Khan aims to dominate division
Boxer says he wants to inspire Muslims by being undisputed super-lightweight champ.
Last Modified: 17 May 2010 09:27 GMT
Khan says he wants to give fellow Muslims something to cheer in the world of boxing [GALLO/GETTY]

Britain's WBA super lightweight champion Amir Khan made a smashing US debut at Madison Square Garden, pummelling local favourite Paulie Malignaggi before immediately switching his sights to becoming an Islamic figurehead in the sport.

Having stopped former champion Malignaggi in the 11th round on Saturday to retain his crown, Khan said he wanted to reign supreme in the 140-pound division and give Muslims something to cheer about in boxing.

"I have made my debut here, I know how it feels," said Khan, whose dismantling of New York's Malignaggi was his first bout outside of Britain.

"It's the best feeling fighting in America.

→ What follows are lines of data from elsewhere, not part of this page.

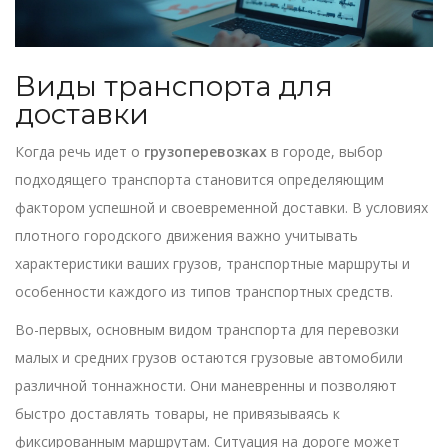
Виды транспорта для
доставки
Когда речь идет о
грузоперевозках
в городе, выбор
подходящего транспорта становится определяющим
фактором успешной и своевременной доставки. В условиях
плотного городского движения важно учитывать
характеристики ваших грузов, транспортные маршруты и
особенности каждого из типов транспортных средств.
Во-первых, основным видом транспорта для перевозки
малых и средних грузов остаются грузовые автомобили
различной тоннажности. Они маневренны и позволяют
быстро доставлять товары, не привязываясь к
фиксированным маршрутам. Ситуация на дороге может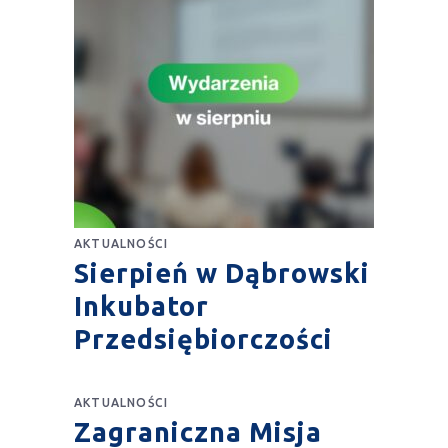
AKTUALNOŚCI
Sierpień w Dąbrowski
Inkubator
Przedsiębiorczości
AKTUALNOŚCI
Zagraniczna Misja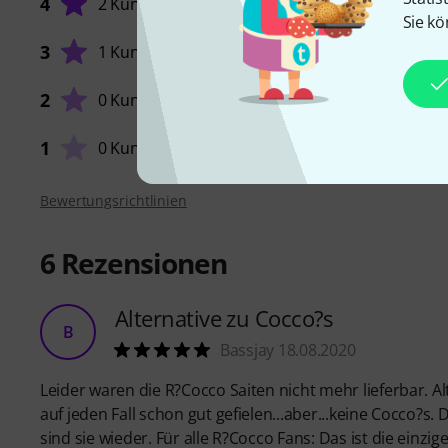
4
2 Kunden
Sie kö
SOUND
3
1 Kunde
2
0 Kunden
VERARB
1
0 Kunden
Bewertungsrichtlinien
6
Rezensionen
Alternative zu Cocco?s
B
Bassjay 18.08.2020
Leider waren die R?Cocco Saiten nicht mehr lieferbar. A
auf jeden Fall schon gut gefielen...aber...keine Cocco?s
sind sie wieder. Für alle R?Cocco Fans: Das ist die einzige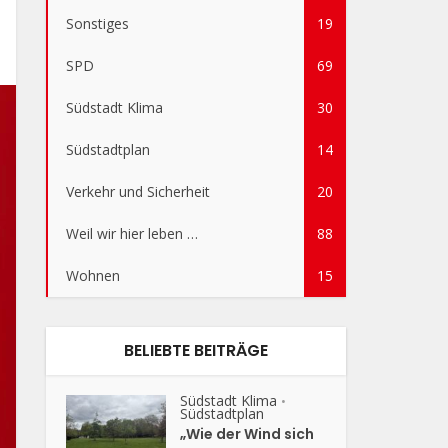
Sonstiges
19
SPD
69
Südstadt Klima
30
Südstadtplan
14
Verkehr und Sicherheit
20
Weil wir hier leben …
88
Wohnen
15
BELIEBTE BEITRÄGE
Südstadt Klima
•
Südstadtplan
„Wie der Wind sich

It's a dream come true.

"I'd love to fight in Vegas now and have a big fight there."

Golden Boy Promotions chief Richard Schaefer said plans were to have Khan return home for a bout in July before coming back for another US fight in late autumn.

Game plan

Khan had a game plan in mind.

"I'd like to fight (Marcos) Maidana next," the 23-year-old Khan said about the hard-hitting Argentine.

"I want to get the Muslim community into boxing like I did in England where you see Asians, Chinese, Pakistanis come out to watch me. I want to do the same in the United States"

Amir Khan, WBA super-lightweight champion

"Let (Devon) Alexander fight Tim Bradley," he said of the Americans who hold the WBC, WBO and IBF titles.

"And the winners fight just to prove who's best in the division.

"I'm not leaving 140 pounds until I unify the title. Until I'm number one I'm not going to leave this division."

Khan outclassed the quick Malignaggi in front of 4,500 fight fans, beating the Brooklynite at his own game.

He used his speed to beat the challenger to the punch and his superior power helped him win every round of the judges' scorecards before the referee stepped in and halted the bout.

Khan overcame some hiccups in his preparation, including the relocation of his training camp to Vancouver after he had difficulty as a Briton of Pakistani descent securing a U.S. visa.

"I know a lot of the Pakistani people and Muslims get a bad name in the States with the bombings and terrorism and stuff but not all of us are like that," Khan said.

"I want to get the Muslim community into boxing like I did in England where you see Asians, Chinese, Pakistanis come out to watch me. I want to do the same in the United States.

"I think I've got the power to do that. I want to fill stadiums and arenas like I do in the UK."

Sky's the limit

Promoter Schaefer said the sky was the limit for Khan.

"They say that first impressions are always the most important," Schaefer told Reuters after Khan's title defence.

Tonight he did not just win a fight, he won an audience with the American public.

"With his charisma and personality he has an opportunity to become an ambassador for the sport and in a way unite people with his fists as odd as that might sound."